The filling in fortune cookies tastes like paper..
*Sat talking to a girl at a bar*
Brain: Compliment her perfume, nicely.
Me: I AM SMELLING YOU
Brain: Why do you hate me?
an octopus is just a wet spider
I love to give homemade gifts. Which one of my kids do you want?
Have a headache? Eating a carrot can help if you take a Advil after it
And in that moment, the Ninja Turtles realized that in a way, ALL teenagers are mutants.
From a shark’s perspective, Jaws is a lot like Home Alone.
The woman selling sea shells by the sea shore must have had a strong personal brand to overcome such a poor business model.

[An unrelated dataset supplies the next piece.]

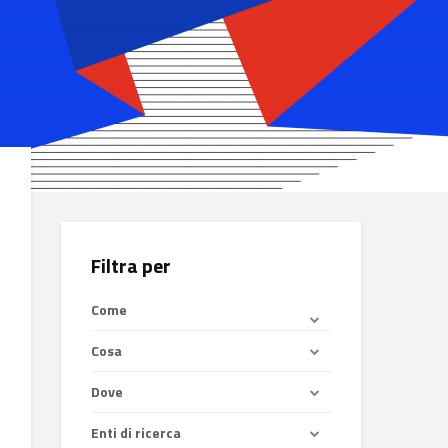
Filtra per
Come
Cosa
Dove
Enti di ricerca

Lady paid me $50 to paint the name “Inspiration” on her boat because “that’s what she is”
Considering writing “The Sea Word” instead.

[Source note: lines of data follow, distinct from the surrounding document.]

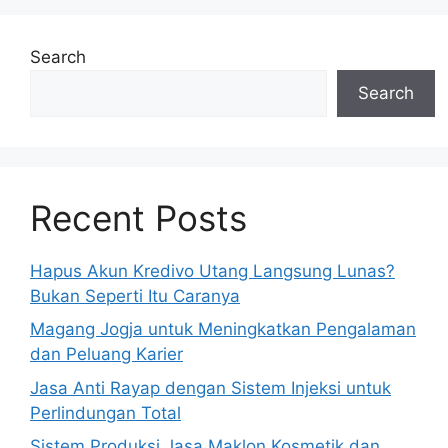
Search
Search
Recent Posts
Hapus Akun Kredivo Utang Langsung Lunas?
Bukan Seperti Itu Caranya
Magang Jogja untuk Meningkatkan Pengalaman
dan Peluang Karier
Jasa Anti Rayap dengan Sistem Injeksi untuk
Perlindungan Total
Sistem Produksi Jasa Maklon Kosmetik dan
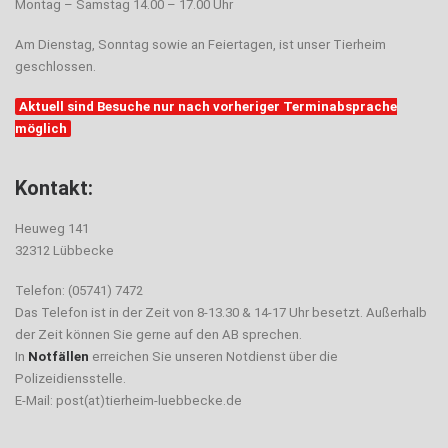
Montag – Samstag 14.00 – 17.00 Uhr
Am Dienstag, Sonntag sowie an Feiertagen, ist unser Tierheim
geschlossen.
Aktuell sind Besuche nur nach vorheriger Terminabsprache
möglich
Kontakt:
Heuweg 141
32312 Lübbecke
Telefon: (05741) 7472
Das Telefon ist in der Zeit von 8-13.30 & 14-17 Uhr besetzt. Außerhalb
der Zeit können Sie gerne auf den AB sprechen.
In
Notfällen
erreichen Sie unseren Notdienst über die
Polizeidiensstelle.
E-Mail: post(at)tierheim-luebbecke.de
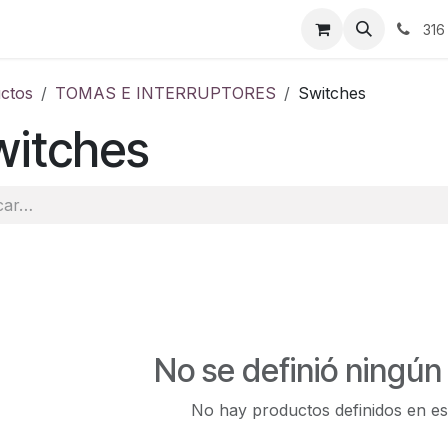
ontáctenos
316
ctos
TOMAS E INTERRUPTORES
Switches
witches
No se definió ningún
No hay productos definidos en es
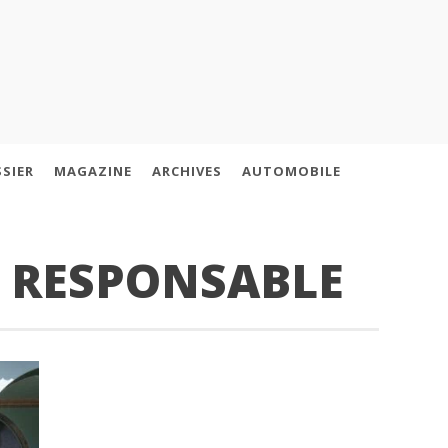
SIER
MAGAZINE
ARCHIVES
AUTOMOBILE
É RESPONSABLE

A friend of mine is allergic to both peanut butter and bees, which he discovered when he bit into the worst sandwich ever.
1) Lick tip.
2) Stick it in gently.
3) Pump 12-20 times.
4) Sweat profusely.
5) Pull out gently.
-Instructions on inflating a basketball.
I just don’t understand pedophiles, kids are SO annoying.
It is said the population of sheep in New Zealand is 60 Million.
How did they stay awake to figure THAT one out?
Congratulations, Americans who write “Cheers” at the end of e-mails. You’ve found something even more pretentious than “Sent from my iPhone”
My Grandma would be pissed if she found out how many times she’s died so I could get out of having to go somewhere.